_Exercise_
Answer these questions from the passage on revenue recognition:
(a) What number was the update issued under as an Accounting Standards Update?
(b) What did the IASB call its version of the new revenue guidance?
(c) How many steps does the revenue recognition process under the new standard have?
---------- Passage ----------
Revenue Recognition under ASC 606 / IFRS 15 
On May 28, 2014, the FASB and IASB issued converged guidance on recognizing revenue in contracts with customers. The new guidance is heralded by the Boards as a major achievement in efforts to improve financial reporting. The update was issued as Accounting Standards Update (ASU) 2014-09. It will be part of the Accounting Standards Codification (ASC) as Topic 606: Revenue from Contracts with Customers (ASC 606), and supersedes the existing revenue recognition literature in Topic 605 issued by FASB. ASC 606 is effective for public entities for the first interim period within annual reporting periods beginning after December 15, 2017; non-public companies were allowed an additional year.

The new standard aims to:
 Remove inconsistencies and weaknesses in revenue requirements
 Provide a more robust framework for addressing revenue issues
 Improve comparability of revenue recognition practices across entities, industries, jurisdictions, and capital markets
 Provide more useful information to users of financial statements through improved disclosure requirements
 Simplify the preparation of financial statements by reducing the number of requirements to which an entity must refer
The new revenue guidance was issued by the IASB as IFRS 15. The IASB’s standard, as amended, is effective for the first interim period within annual reporting periods beginning on or after January 1, 2018, with early adoption permitted.

Under the new standard, revenue recognition is performed using a five-step process:
 Identify the contract(s) with a customer. An entity shall account for a contract with a customer only when all of the following criteria are met:
 The parties to the contract have approved the contract (in writing, orally, or in accordance with other customary business practices) and are committed to perform their respective obligations.
---------- Given data ----------
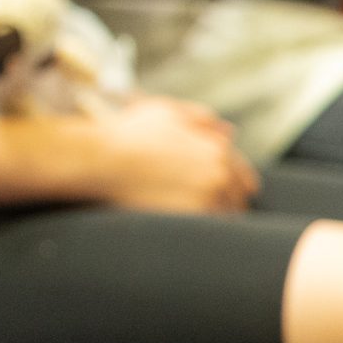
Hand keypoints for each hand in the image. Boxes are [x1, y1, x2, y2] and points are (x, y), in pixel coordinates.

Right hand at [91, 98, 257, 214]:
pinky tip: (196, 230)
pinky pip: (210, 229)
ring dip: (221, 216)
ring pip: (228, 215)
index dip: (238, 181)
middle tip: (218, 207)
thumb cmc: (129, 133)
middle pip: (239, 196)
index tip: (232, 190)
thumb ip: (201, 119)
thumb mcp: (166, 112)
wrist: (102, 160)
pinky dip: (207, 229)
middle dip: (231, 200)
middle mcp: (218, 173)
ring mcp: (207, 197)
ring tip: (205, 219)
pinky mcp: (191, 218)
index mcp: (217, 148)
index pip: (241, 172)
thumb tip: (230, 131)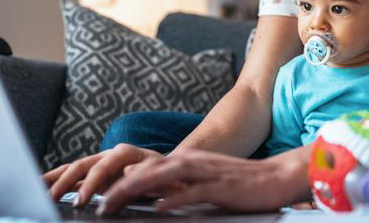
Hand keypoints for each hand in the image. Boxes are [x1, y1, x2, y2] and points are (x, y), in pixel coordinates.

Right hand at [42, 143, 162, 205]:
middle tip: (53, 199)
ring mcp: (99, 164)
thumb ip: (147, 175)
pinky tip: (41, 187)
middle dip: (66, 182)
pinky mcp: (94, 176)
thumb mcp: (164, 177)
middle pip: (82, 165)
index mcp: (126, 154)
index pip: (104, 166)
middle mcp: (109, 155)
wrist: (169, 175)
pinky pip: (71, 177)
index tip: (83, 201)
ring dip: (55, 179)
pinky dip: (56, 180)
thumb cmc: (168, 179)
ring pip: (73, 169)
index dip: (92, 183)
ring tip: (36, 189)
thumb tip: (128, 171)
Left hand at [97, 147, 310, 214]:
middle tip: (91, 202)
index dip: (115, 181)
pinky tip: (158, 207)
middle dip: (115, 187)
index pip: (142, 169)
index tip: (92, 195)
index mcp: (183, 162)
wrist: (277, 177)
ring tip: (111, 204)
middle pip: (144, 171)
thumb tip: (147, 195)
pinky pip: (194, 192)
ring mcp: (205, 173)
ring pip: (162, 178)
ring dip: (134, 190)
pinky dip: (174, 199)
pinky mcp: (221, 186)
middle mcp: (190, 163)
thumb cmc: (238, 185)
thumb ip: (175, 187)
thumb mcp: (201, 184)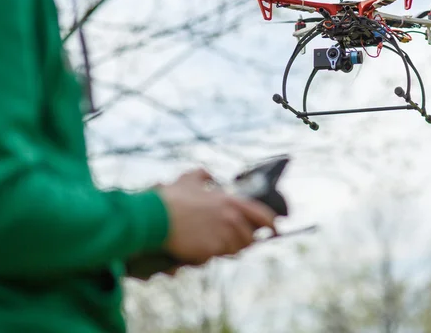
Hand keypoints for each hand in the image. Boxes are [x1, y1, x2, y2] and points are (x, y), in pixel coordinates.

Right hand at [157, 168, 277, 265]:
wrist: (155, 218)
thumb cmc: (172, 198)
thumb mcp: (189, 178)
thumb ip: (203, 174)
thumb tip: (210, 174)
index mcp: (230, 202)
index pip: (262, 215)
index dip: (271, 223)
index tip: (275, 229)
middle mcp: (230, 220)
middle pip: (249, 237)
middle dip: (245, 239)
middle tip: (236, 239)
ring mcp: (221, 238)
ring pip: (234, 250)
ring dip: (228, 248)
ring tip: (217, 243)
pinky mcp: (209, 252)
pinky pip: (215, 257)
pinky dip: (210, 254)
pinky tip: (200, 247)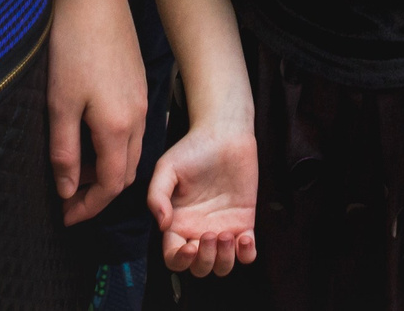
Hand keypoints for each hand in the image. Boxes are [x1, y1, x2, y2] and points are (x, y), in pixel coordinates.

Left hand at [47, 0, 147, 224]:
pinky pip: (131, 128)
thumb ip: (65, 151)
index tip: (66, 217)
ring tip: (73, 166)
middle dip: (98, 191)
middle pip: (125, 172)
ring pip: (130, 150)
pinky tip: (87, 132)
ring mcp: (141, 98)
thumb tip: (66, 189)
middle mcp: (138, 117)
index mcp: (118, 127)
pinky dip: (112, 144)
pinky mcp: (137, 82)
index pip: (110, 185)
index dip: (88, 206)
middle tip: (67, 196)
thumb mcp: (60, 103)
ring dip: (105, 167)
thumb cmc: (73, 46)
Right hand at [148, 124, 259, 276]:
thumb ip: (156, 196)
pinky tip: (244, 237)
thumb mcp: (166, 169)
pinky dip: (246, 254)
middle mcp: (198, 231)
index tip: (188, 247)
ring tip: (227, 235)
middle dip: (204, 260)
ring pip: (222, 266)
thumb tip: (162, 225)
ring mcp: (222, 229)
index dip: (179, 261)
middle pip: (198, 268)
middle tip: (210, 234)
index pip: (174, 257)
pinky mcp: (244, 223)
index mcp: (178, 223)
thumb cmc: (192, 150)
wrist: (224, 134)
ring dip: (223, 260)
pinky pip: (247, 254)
----------
---------- Given data ----------
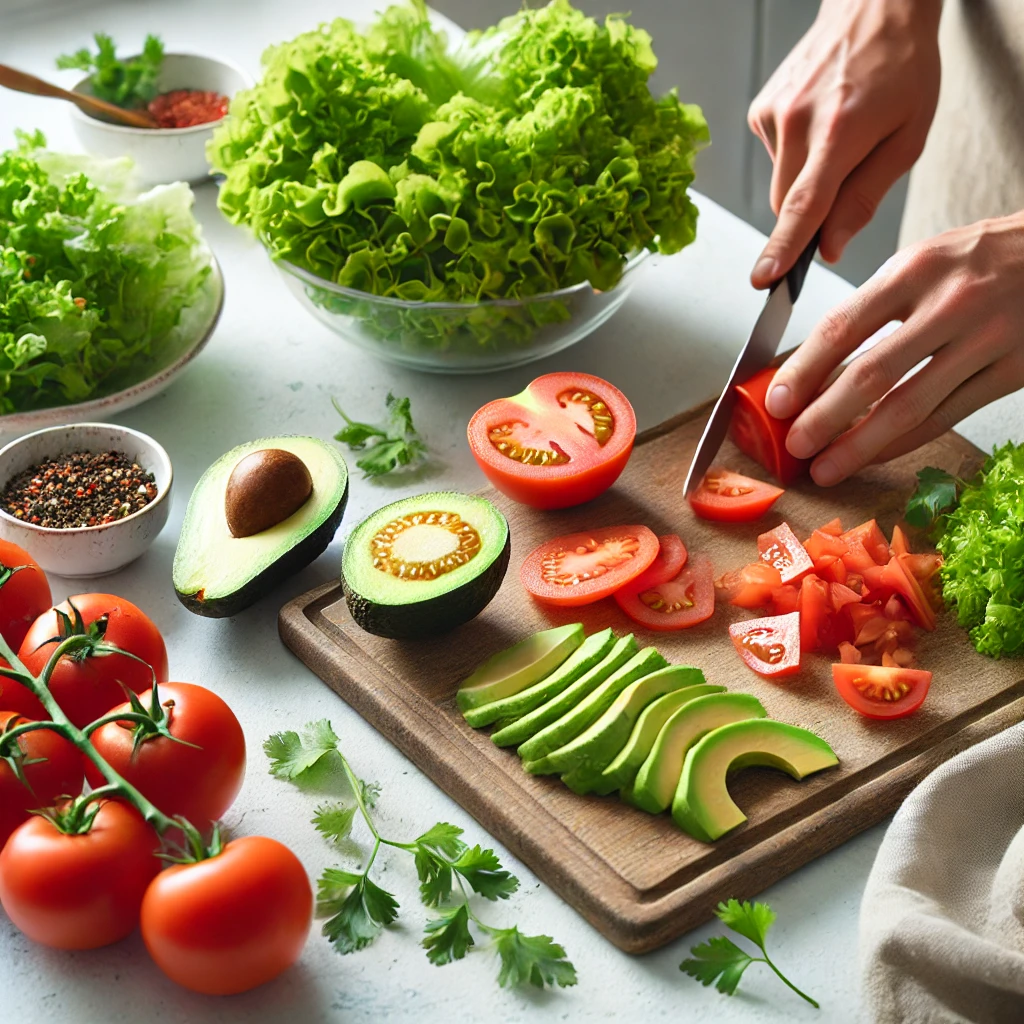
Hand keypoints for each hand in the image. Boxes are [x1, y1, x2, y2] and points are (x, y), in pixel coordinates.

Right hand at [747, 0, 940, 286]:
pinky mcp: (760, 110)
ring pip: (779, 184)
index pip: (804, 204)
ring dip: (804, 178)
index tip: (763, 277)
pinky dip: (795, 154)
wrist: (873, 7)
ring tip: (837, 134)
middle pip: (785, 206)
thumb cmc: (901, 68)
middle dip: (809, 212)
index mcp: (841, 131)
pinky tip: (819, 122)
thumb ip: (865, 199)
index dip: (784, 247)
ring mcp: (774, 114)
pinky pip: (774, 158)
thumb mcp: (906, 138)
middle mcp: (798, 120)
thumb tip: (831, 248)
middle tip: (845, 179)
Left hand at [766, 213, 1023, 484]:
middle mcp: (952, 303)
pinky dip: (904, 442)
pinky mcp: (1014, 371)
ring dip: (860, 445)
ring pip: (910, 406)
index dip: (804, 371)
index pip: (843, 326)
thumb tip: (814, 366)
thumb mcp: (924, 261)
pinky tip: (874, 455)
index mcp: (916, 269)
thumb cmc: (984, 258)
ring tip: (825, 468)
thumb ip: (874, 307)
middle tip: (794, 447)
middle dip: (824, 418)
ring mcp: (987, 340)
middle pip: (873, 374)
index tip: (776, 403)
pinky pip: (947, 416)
----------
_Written response_
(a) ASU 2014-09
(b) IFRS 15
(c) Five